Solidarité et Progrès llevan la realidad al manicomio del Partido Socialista

19 de noviembre de 2008

19 de noviembre de 2008 (LPAC).- Al arribo de 4,000 participantes al congreso del Partido Socialista en Reims, Francia el pasado fin de semana (14-16 de noviembre), grupos de organizadores de Solidarité et Progrès (Solidaridad y Progreso) los recibieron en la estación y frente al auditorio del Congreso con un volante escrito por Jacques Cheminade sobre cómo hacerle frente al crac financiero mundial. Aunque nominalmente la crisis global estaba en boca de todos los dirigentes participantes, la batalla real que se libró en el pleno fue una reescenificación barata de la vieja batalla conocida entre los "modernos" y los "antiguos" (aunque en la realidad todos comulgaban con la misma ideología, es decir, la impotencia). En el elenco estaba Segolene Royal, el candidato para reemplazar a Francois Hollande como primer secretario del partido, del lado de la modernitudidad (le gusta inventar este tipo de palabras) y Martine Aubry, el exministro de Asuntos Sociales y Laborales con Lionel Jospin, del lado del aparato "Antiguos del partido" burdamente inflado.

La diferencia entre las dos facciones no se basa en principios sino en "temas" ridículos. El evento fue en esencia una lucha de poder sin ton ni son entre Segolene Royal, que adoptó el lenguaje religioso del presidente electo Barack Obama, y el grupo tradicional de Jospin, Fabius, y Strauss-Khan, quienes se niegan a entregarle las riendas del partido a la siguiente generación. El programa que más se acerca a la sanidad está encabezado por un tercer candidato, el joven Benoit Hamon quien pide revisar la independencia y orientaciones del Banco Central Europeo, desatarse del Pacto de Estabilidad, y a favor de aranceles proteccionistas en Europa. También está haciendo un llamado para que haya intervención estatal para el desarrollo de grandes obras públicas, destacando que fueron estos métodos los que le permitieron a Europa desarrollar sus programas más grandes, aún en operación, como Airbus, el lanzador espacial Ariane y los programas de energía nuclear. El próximo jueves se determinará quien va a ser el próximo primer Secretario, dado que es imposible establecer la unidad. A estas alturas nadie quiere arriesgarse a apostar quien va a ser, dado que la lucha ha sido tan sucia entre los dos principales candidatos, en particular, que pudiera haber una escisión faccional en el partido después de la votación.

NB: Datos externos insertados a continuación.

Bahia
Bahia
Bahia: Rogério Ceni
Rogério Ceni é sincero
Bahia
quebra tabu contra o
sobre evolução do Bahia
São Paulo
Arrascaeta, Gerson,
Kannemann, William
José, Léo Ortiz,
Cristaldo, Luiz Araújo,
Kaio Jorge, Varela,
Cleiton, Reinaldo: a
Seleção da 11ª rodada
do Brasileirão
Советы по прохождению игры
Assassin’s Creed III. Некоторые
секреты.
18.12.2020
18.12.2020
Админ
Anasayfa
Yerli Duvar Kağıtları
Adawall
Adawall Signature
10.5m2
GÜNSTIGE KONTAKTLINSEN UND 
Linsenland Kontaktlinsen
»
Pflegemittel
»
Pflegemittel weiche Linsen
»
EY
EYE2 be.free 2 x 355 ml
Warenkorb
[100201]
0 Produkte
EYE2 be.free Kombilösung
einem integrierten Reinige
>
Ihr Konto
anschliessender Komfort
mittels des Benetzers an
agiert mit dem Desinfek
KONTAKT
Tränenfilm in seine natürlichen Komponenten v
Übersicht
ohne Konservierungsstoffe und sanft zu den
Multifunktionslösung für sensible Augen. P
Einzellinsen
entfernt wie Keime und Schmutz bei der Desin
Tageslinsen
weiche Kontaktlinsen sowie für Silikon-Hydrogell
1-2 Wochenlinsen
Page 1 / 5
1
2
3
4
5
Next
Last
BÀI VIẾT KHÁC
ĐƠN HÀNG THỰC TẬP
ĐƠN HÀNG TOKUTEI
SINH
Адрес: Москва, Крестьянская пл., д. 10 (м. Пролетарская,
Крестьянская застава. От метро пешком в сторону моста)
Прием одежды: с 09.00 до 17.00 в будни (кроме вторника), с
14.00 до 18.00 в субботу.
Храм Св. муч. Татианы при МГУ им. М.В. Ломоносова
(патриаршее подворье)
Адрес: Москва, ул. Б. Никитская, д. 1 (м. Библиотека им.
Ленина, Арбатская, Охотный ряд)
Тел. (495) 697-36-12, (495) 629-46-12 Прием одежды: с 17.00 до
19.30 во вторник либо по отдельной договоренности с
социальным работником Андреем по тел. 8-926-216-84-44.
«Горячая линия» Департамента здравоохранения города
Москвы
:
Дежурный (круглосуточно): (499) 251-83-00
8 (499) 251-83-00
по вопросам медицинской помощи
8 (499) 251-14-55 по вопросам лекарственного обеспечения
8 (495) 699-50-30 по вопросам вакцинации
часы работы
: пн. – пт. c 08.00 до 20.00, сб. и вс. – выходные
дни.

Las constantes intervenciones en el partido del colaborador de Lyndon LaRouche, Jacques Cheminade introdujeron las únicas propuestas cuerdas y pertinentes: la reintroducción necesaria del estado en la economía, el apoyo a los grandes proyectos industriales para construir la economía física de Europa, y el cambio necesario de regreso de la economía de servicios posindustrial hacia la producción real a gran escala internacional! Los organizadores de Solidaridad y Progreso reportaron que hubo muchas señales de reconocimiento e interés positivo entre los delegados y cuadros participantes. Sin embargo, si la sociedad actual ha de salir de este hundimiento en una edad de las tinieblas, tiene que acabarse con este enfoque en los temas locales y las peleas faccionales y tienen que ponerse en primer plano las soluciones de Lyndon LaRouche de una reorganización por bancarrota y un acuerdo de Bretton Woods de los cuatro grandes. Déjenme aclararlo: no más estupideces!